The task: Set down the full listing below word for word; pictures stay out of the copy.

(Given material begins)

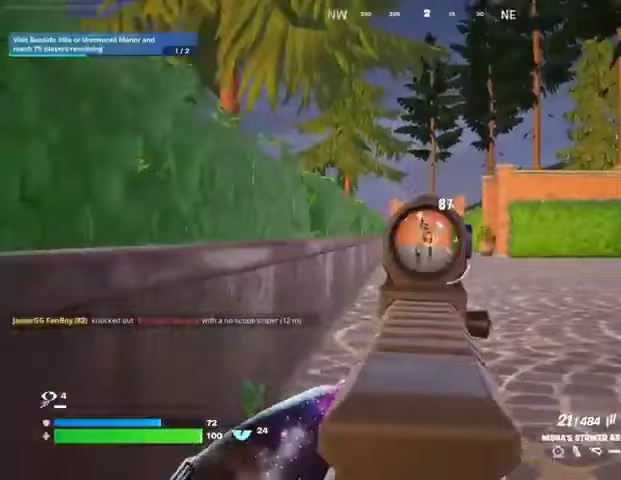
{"buttons": [], "left_stick": "up", "right_stick": "right", "events": [[33, "right_stick", "up"], [167, "right_stick", "center"], [333, "R3", "down"], [333, "left_stick", "up"], [400, "L2", "up"], [400, "R3", "up"], [400, "right_stick", "down-right"], [433, "R1", "up"], [433, "R2", "up"], [467, "right_stick", "right"]]}
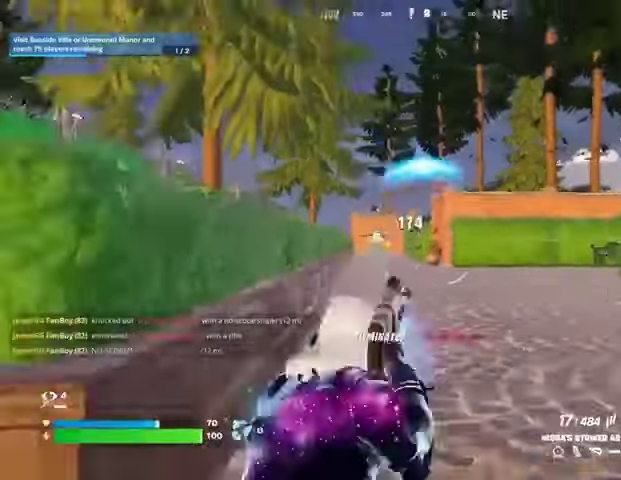
{"buttons": ["L3"], "left_stick": "up-left", "right_stick": "right", "events": [[300, "left_stick", "up-left"], [433, "L3", "down"]]}
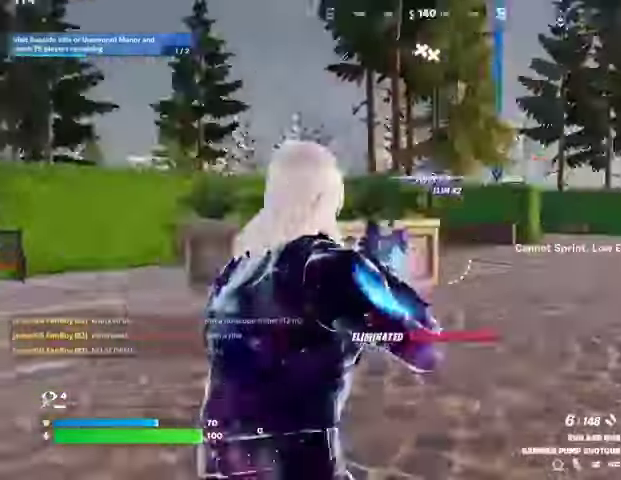
{"buttons": [], "left_stick": "up", "right_stick": "center", "events": [[67, "L3", "up"], [67, "left_stick", "up"], [100, "right_stick", "center"], [333, "R3", "down"], [400, "right_stick", "left"], [433, "R3", "up"], [500, "right_stick", "center"]]}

(Given material ends)

Result of the task:
{"buttons": [], "left_stick": "up", "right_stick": "right", "events": [[33, "right_stick", "up"], [167, "right_stick", "center"], [333, "R3", "down"], [333, "left_stick", "up"], [400, "L2", "up"], [400, "R3", "up"], [400, "right_stick", "down-right"], [433, "R1", "up"], [433, "R2", "up"], [467, "right_stick", "right"]]}
{"buttons": ["L3"], "left_stick": "up-left", "right_stick": "right", "events": [[300, "left_stick", "up-left"], [433, "L3", "down"]]}
{"buttons": [], "left_stick": "up", "right_stick": "center", "events": [[67, "L3", "up"], [67, "left_stick", "up"], [100, "right_stick", "center"], [333, "R3", "down"], [400, "right_stick", "left"], [433, "R3", "up"], [500, "right_stick", "center"]]}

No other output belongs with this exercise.